In the Affordability and Real-world Antiplatelet Treatment Effectiveness after Myocardial Infarction Study (ARTEMIS), which involved 301 U.S. hospitals with intervention and usual-care arms, 11,001 MI patients were enrolled prior to discharge from June 2015 to September 2016. While P2Y12-inhibitor choice was determined by clinicians, intervention-arm hospitals provided patients with vouchers that waived the copay for either clopidogrel or ticagrelor for 1 year after MI. One-year P2Y12-inhibitor persistence (continued use without a 30-day or more gap) and MACE (all-cause death, recurrent MI, or stroke were both endpoints.

Results indicate that clinicians were sensitive to their patients’ cost concerns and that, when patient copays were covered, doctors were more than 30% more likely to prescribe the drug with greater effectiveness even at greater cost.

At the same time, when patients were queried about their medication usage, 80% to 85% said that they filled all their prescriptions continuously, although the study’s analysis of pharmacy fill data indicated that only 55% had been fully compliant.

Still, the study confirms that more patients who got the pay vouchers adhered to their recommended drug regimens.

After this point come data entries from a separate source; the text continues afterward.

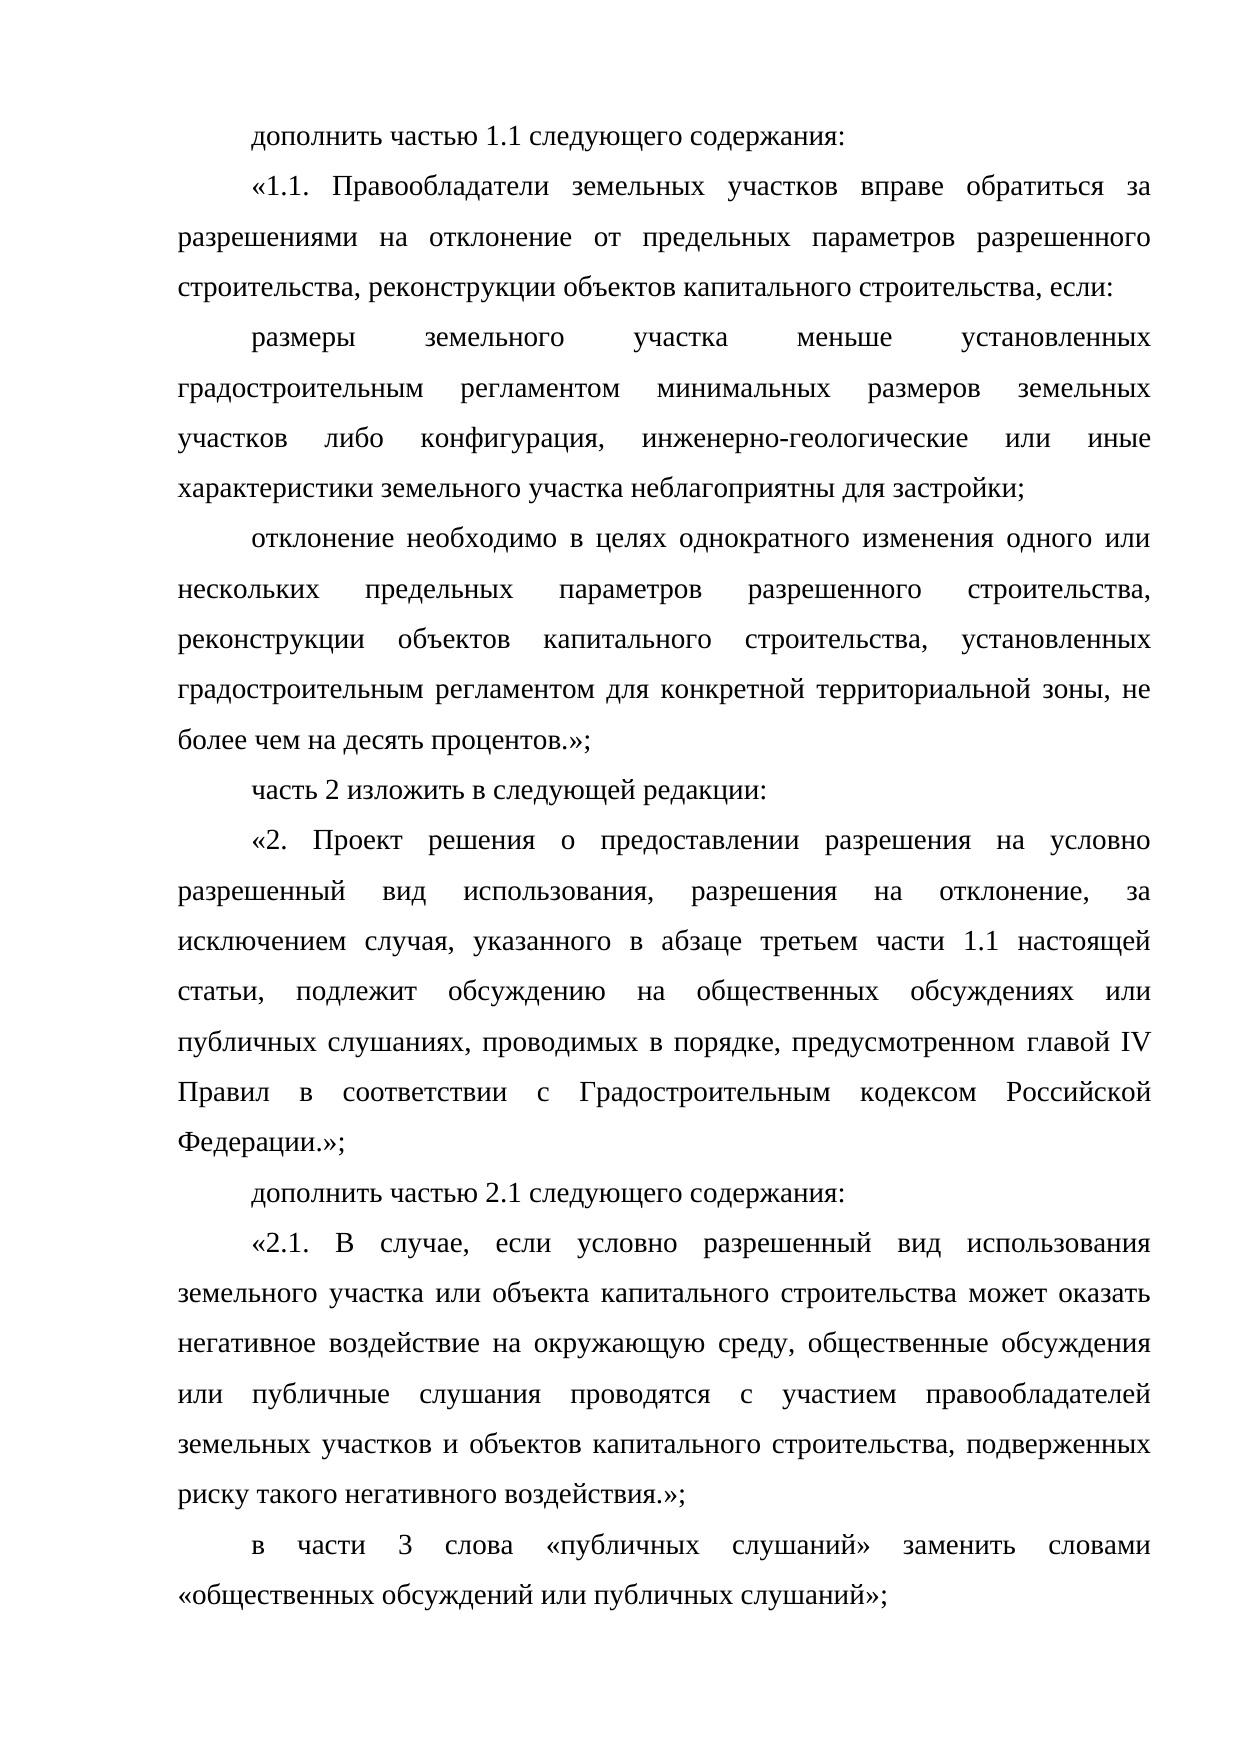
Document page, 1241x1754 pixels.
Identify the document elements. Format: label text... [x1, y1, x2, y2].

text дополнить частью 2.1 следующего содержания: [177, 1175, 1152, 1208]
text размеры земельного участка меньше установленных градостроительным регламентом минимальных размеров земельных участков либо конфигурация, инженерно-геологические или иные характеристики земельного участка неблагоприятны для застройки; [177, 319, 1152, 504]
text часть 2 изложить в следующей редакции: [177, 772, 1152, 806]
text «2.1. В случае, если условно разрешенный вид использования земельного участка или объекта капитального строительства может оказать негативное воздействие на окружающую среду, общественные обсуждения или публичные слушания проводятся с участием правообладателей земельных участков и объектов капитального строительства, подверженных риску такого негативного воздействия.»; [177, 1225, 1152, 1510]
text «2. Проект решения о предоставлении разрешения на условно разрешенный вид использования, разрешения на отклонение, за исключением случая, указанного в абзаце третьем части 1.1 настоящей статьи, подлежит обсуждению на общественных обсуждениях или публичных слушаниях, проводимых в порядке, предусмотренном главой IV Правил в соответствии с Градостроительным кодексом Российской Федерации.»; [177, 822, 1152, 1158]
text отклонение необходимо в целях однократного изменения одного или нескольких предельных параметров разрешенного строительства, реконструкции объектов капитального строительства, установленных градостроительным регламентом для конкретной территориальной зоны, не более чем на десять процентов.»; [177, 521, 1152, 755]
text в части 3 слова «публичных слушаний» заменить словами «общественных обсуждений или публичных слушаний»; [177, 1527, 1152, 1611]
text «1.1. Правообладатели земельных участков вправе обратиться за разрешениями на отклонение от предельных параметров разрешенного строительства, реконструкции объектов капитального строительства, если: [177, 168, 1152, 303]
text дополнить частью 1.1 следующего содержания: [177, 118, 1152, 152]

Greater adherence did not appear to result in a reduced rate of
death, heart attacks, or strokes compared with patients who got usual care, however.

“This randomized trial tested the hypothesis that, when patient cost burden is lowered, clinicians are more likely to prescribe P2Y12 inhibitor per guideline recommendations, patients are more likely to persist with the guideline-recommended 1-year duration of P2Y12 inhibitor therapy, and patient outcomes are improved,” researchers concluded.

“Our study confirms some of our thoughts on how drug prices affect doctors’ and patients’ behaviors,” explained lead author Tracy Wang, MD, Associate Professor of Medicine at Duke University School of Medicine.

“But we still have a lot of work to do to understand how we can both measure and improve treatment adherence,” Wang added. “We should consider copayment reductions as part of broader initiatives to improve medication use and clinical outcomes.”